* [Task to carry out]: Each record that follows is to be duplicated exactly, though its pictures are not.

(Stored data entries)
------------------------------------
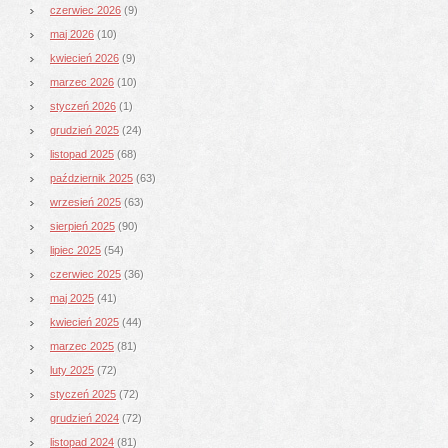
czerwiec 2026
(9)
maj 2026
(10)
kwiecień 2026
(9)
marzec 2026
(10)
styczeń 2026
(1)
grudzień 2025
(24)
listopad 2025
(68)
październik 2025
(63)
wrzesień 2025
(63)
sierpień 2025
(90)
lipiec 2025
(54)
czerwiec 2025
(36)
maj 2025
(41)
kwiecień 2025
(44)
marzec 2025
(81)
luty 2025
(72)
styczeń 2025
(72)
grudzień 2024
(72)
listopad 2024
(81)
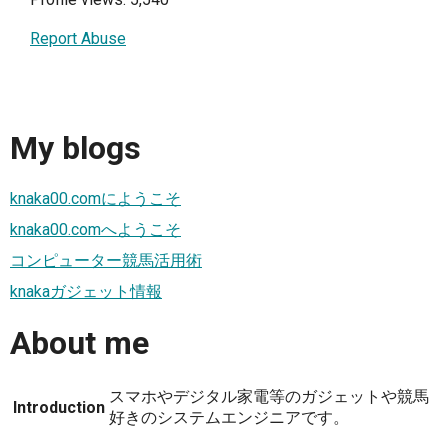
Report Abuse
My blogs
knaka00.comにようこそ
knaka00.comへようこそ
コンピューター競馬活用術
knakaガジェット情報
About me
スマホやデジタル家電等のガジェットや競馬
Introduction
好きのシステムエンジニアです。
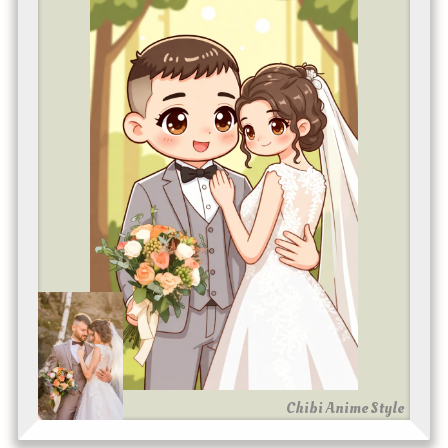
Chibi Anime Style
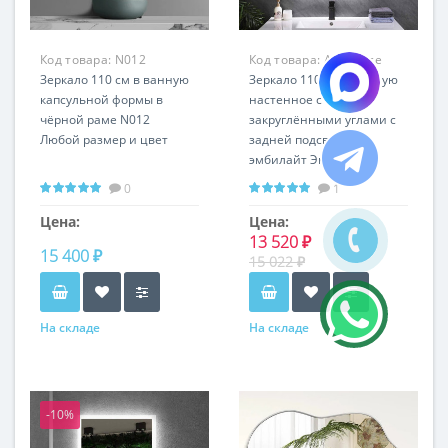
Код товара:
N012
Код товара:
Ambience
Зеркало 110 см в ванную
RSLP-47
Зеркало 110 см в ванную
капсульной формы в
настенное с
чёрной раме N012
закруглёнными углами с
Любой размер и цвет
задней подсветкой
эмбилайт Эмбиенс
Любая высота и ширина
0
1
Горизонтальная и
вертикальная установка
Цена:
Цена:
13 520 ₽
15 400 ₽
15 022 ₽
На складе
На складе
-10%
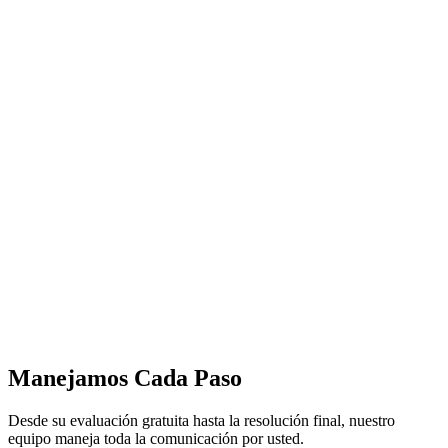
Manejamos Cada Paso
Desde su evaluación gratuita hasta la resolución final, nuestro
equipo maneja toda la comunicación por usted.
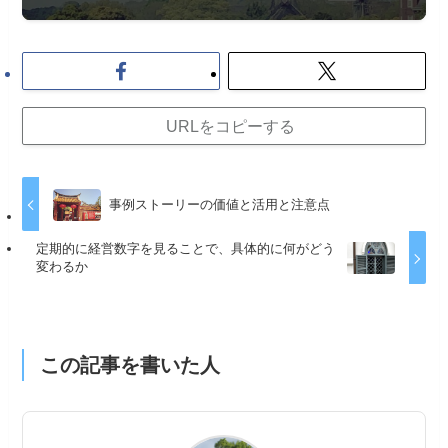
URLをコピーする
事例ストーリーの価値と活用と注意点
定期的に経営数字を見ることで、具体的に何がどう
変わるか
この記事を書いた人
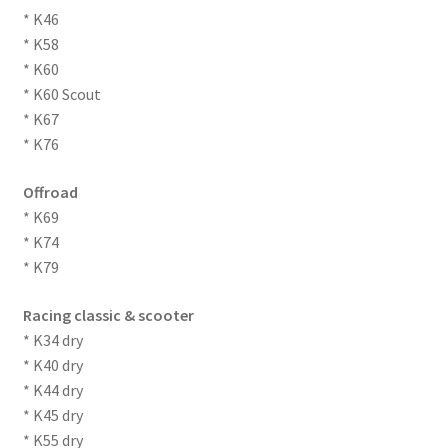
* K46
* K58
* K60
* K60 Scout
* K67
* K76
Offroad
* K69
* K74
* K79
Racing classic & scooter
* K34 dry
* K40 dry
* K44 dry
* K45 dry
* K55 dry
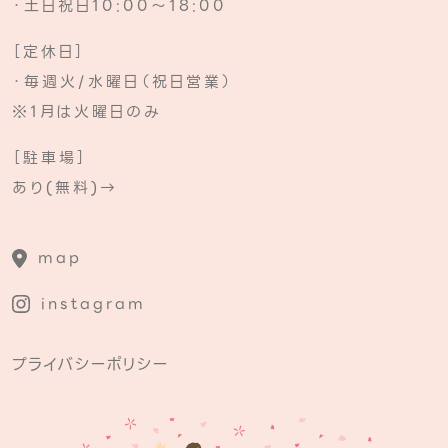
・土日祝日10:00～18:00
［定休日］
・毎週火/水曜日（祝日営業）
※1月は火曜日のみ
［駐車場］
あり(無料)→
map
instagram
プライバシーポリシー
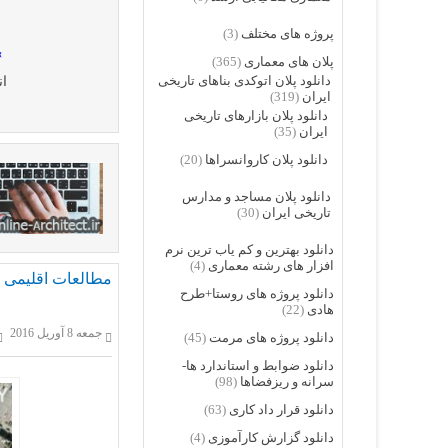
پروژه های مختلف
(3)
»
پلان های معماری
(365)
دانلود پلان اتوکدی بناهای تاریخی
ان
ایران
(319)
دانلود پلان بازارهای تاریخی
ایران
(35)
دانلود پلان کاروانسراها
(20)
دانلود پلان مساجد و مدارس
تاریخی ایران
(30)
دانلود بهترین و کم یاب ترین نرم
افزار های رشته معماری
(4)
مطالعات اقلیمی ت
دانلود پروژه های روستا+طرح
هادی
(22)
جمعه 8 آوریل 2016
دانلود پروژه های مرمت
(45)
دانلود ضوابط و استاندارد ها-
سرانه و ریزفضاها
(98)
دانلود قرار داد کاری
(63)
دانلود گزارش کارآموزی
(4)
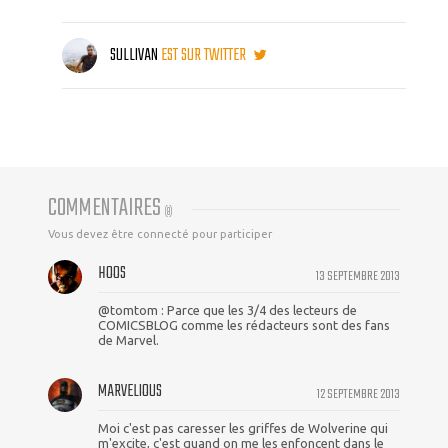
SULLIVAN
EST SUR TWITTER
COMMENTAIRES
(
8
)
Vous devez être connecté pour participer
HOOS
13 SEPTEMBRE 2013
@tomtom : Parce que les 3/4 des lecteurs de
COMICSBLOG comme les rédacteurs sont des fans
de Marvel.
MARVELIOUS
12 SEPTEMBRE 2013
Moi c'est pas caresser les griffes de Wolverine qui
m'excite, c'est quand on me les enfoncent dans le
------------------------------------
* [Solution to the problem]:
czerwiec 2026
(9)
maj 2026
(10)
kwiecień 2026
(9)
marzec 2026
(10)
styczeń 2026
(1)
grudzień 2025
(24)
listopad 2025
(68)
październik 2025
(63)
wrzesień 2025
(63)
sierpień 2025
(90)
lipiec 2025
(54)
czerwiec 2025
(36)
maj 2025
(41)
kwiecień 2025
(44)
marzec 2025
(81)
luty 2025
(72)
styczeń 2025
(72)
grudzień 2024
(72)
listopad 2024
(81)
Report Abuse
My blogs
knaka00.comにようこそ
knaka00.comへようこそ
コンピューター競馬活用術
knakaガジェット情報
About me
スマホやデジタル家電等のガジェットや競馬
Introduction
好きのシステムエンジニアです。
Chibi Anime Style
Код товара:
N012
Код товара:
Ambience
Зеркало 110 см в ванную
RSLP-47
Зеркало 110 см в ванную
капсульной формы в
настенное с
чёрной раме N012
закруглёнными углами с
Любой размер и цвет
задней подсветкой
эмбилайт Эмбиенс
Любая высота и ширина
0
1
Горизонтальная и
вертикальная установка
Цена:
Цена:
13 520 ₽
15 400 ₽
15 022 ₽
На складе
На складе
-10%
Manejamos Cada Paso
Desde su evaluación gratuita hasta la resolución final, nuestro
equipo maneja toda la comunicación por usted.
URLをコピーする
事例ストーリーの価値と活用と注意点
定期的に経営数字を見ることで、具体的に何がどう
変わるか
この記事を書いた人
* K46
* K58
* K60
* K60 Scout
* K67
* K76
Offroad
* K69
* K74
* K79
Racing classic & scooter
* K34 dry
* K40 dry
* K44 dry
* K45 dry
* K55 dry
・土日祝日10:00～18:00
［定休日］
・毎週火/水曜日（祝日営業）
※1月は火曜日のみ
［駐車場］
あり(無料)→
map
instagram
プライバシーポリシー
پروژه های مختلف
(3)
»
پلان های معماری
(365)
دانلود پلان اتوکدی بناهای تاریخی
ان
ایران
(319)
دانلود پلان بازارهای تاریخی
ایران
(35)
دانلود پلان کاروانسراها
(20)
دانلود پلان مساجد و مدارس
تاریخی ایران
(30)
دانلود بهترین و کم یاب ترین نرم
افزار های رشته معماری
(4)
مطالعات اقلیمی ت
دانلود پروژه های روستا+طرح
هادی
(22)
جمعه 8 آوریل 2016
دانلود پروژه های مرمت
(45)
دانلود ضوابط و استاندارد ها-
سرانه و ریزفضاها
(98)
دانلود قرار داد کاری
(63)
دانلود گزارش کارآموزی
(4)
SULLIVAN
EST SUR TWITTER
COMMENTAIRES
(
8
)
Vous devez être connecté pour participer
HOOS
13 SEPTEMBRE 2013
@tomtom : Parce que les 3/4 des lecteurs de
COMICSBLOG comme les rédacteurs sont des fans
de Marvel.
MARVELIOUS
12 SEPTEMBRE 2013
Moi c'est pas caresser les griffes de Wolverine qui
m'excite, c'est quand on me les enfoncent dans le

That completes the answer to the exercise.